Work instructions: Please edit the listing below by replacing "latitude" with "lat" and keeping everything else unchanged. Leave the pictures out of your version.

[Task inputs start]

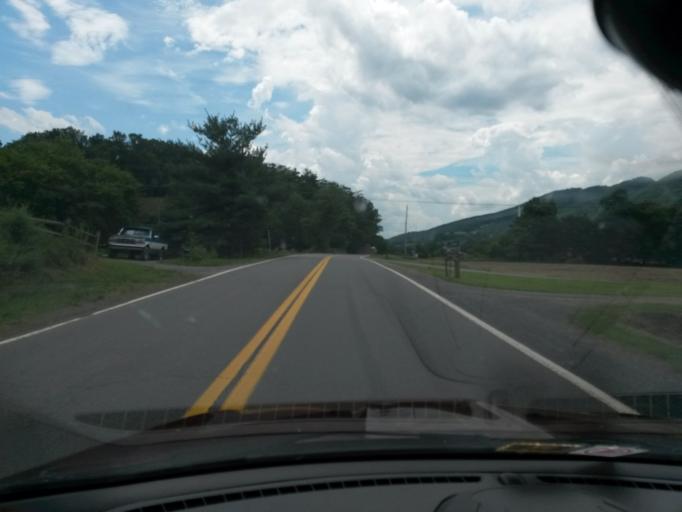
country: US
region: West Virginia
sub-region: Grant County
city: Petersburg
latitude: 38.9063
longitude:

[Task inputs end]

Exercise answer:
country: US
region: West Virginia
sub-region: Grant County
city: Petersburg
lat: 38.9063
longitude:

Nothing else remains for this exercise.